La conséquence commerciale paraît plus immédiate pour le vrac sec que ne le suggèrent les seules affirmations militaires. Associated Press a rapporté, en citant le quotidien russe Vedomosti, que deux des trois terminaux céréaliers de Novorossiïsk avaient été endommagés et que l’un d’eux avait interrompu ses opérations. Un article de Reuters, reproduit par une publication fondée sur une source du secteur, a indiqué que le Novorossiysk Grain Terminal avait arrêté ses opérations; selon cet article, son propriétaire Demetra Holding a confirmé des dommages tout en évaluant l’ampleur et la durée de l’interruption.

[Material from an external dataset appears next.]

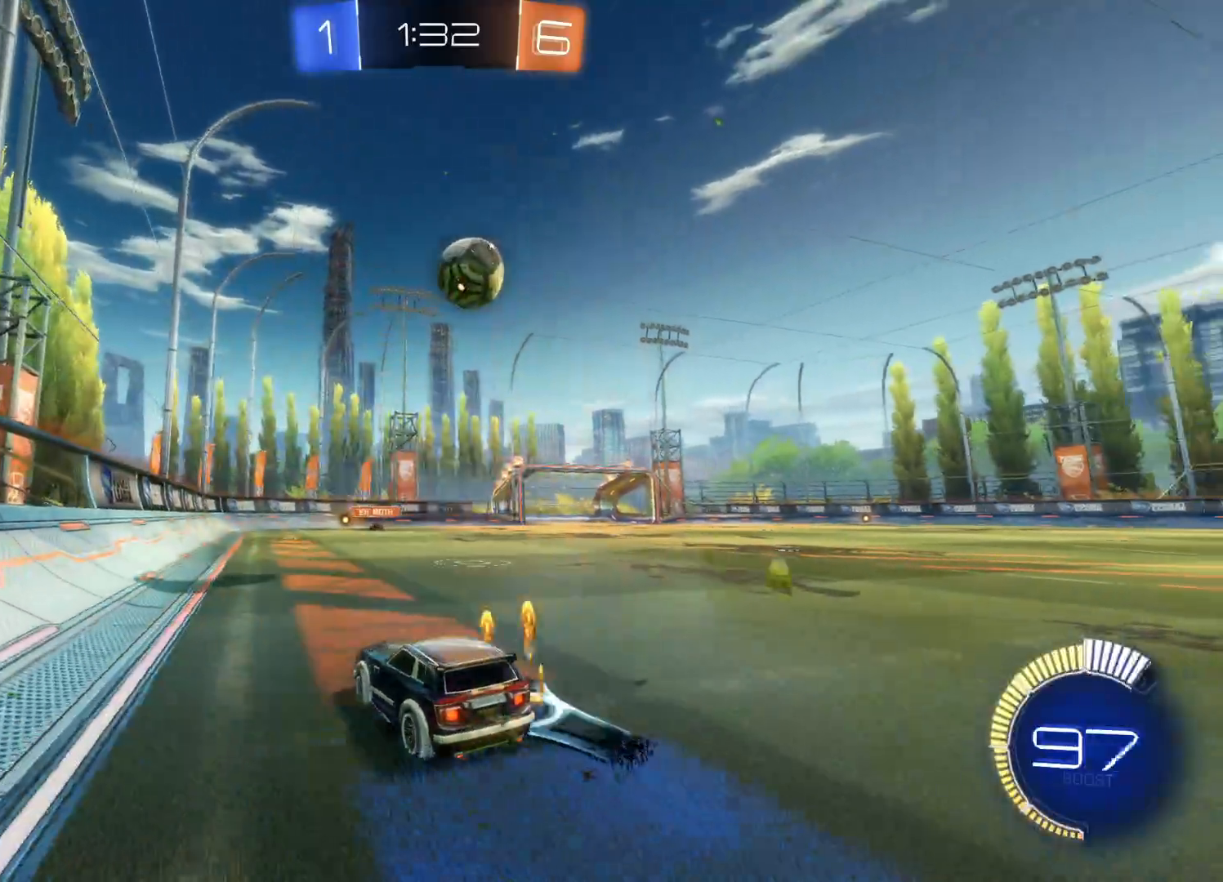
{"buttons": ["CIRCLE", "R2"], "left_stick": "right", "right_stick": "center", "events": [[133, "left_stick", "center"], [267, "left_stick", "right"], [283, "CIRCLE", "down"]]}
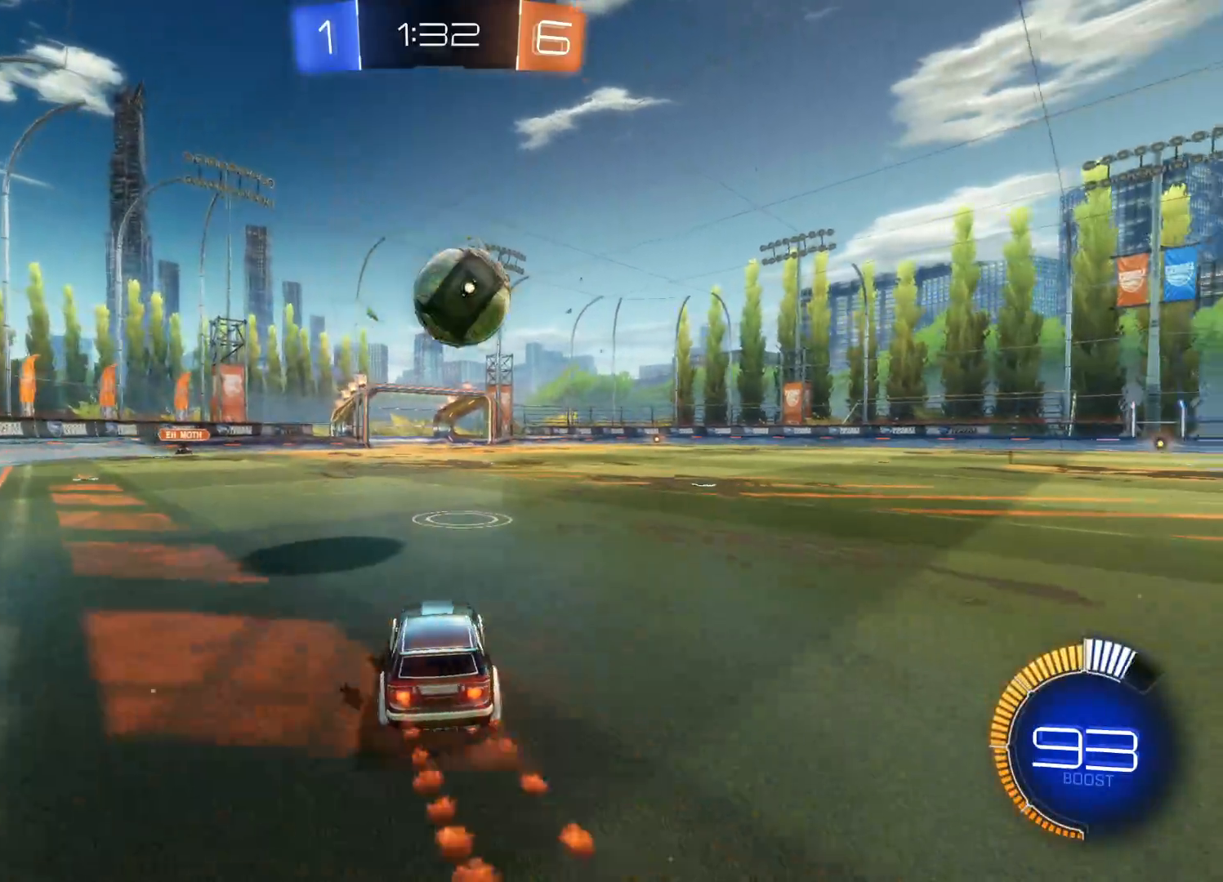
{"buttons": ["CROSS", "CIRCLE", "R2"], "left_stick": "down-right", "right_stick": "center", "events": [[167, "left_stick", "left"], [317, "CIRCLE", "up"], [317, "left_stick", "right"], [400, "CIRCLE", "down"], [400, "CROSS", "down"], [433, "left_stick", "down-right"]]}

Ces informations doivent être considérées comme une situation opérationnelle évolutive, non comme un bilan définitif des dommages ou du statut des terminaux. Aucun avis public complet sur la disponibilité des postes à quai, les restrictions de mouvements de navires, la réception des cargaisons, les cadences de chargement ou le calendrier de reprise n’a été identifié dans les documents examinés. AP a également indiqué qu’aucun élément ne signalait une frappe sur le terminal de produits pétroliers de Grushovaya, à proximité. Il ne faut donc pas déduire des informations sur les céréales une fermeture générale des activités pétrolières du port.

Pour les affréteurs, armateurs et intérêts cargaison, le risque immédiat est une incertitude contractuelle et logistique. Une nomination à Novorossiïsk peut connaître des changements tardifs concernant l’accostage, l’acceptation par le terminal, l’acheminement terrestre de la cargaison, le pilotage, les autorisations portuaires et l’évaluation de la sûreté du port. Les vracs déjà acheminés par rail ou route peuvent rencontrer des contraintes de stockage ou de déroutement avant l’arrivée du navire. L’événement intervient après une période de perturbations et restrictions liées aux drones autour des infrastructures russes d’exportation en mer Noire.

**Pourquoi cela compte :** Les capitaines et opérateurs doivent obtenir une confirmation écrite, le jour même, des agents, terminaux et contreparties sur l’accès nautique, le poste à quai, la préparation au chargement, la sûreté et les limites de réception. Les avis, instructions d’arrivée, présentation de NOR, temps d’attente et décisions de déroutement doivent être documentés. Les intérêts war risk et P&I doivent vérifier que le poste, le transit et la zone d’attente restent dans les paramètres convenus de navigation et de couverture. La perturbation vérifiée concerne pour l’instant les céréales, mais la proximité des terminaux commerciaux et des actifs navals maintient un risque opérationnel élevé.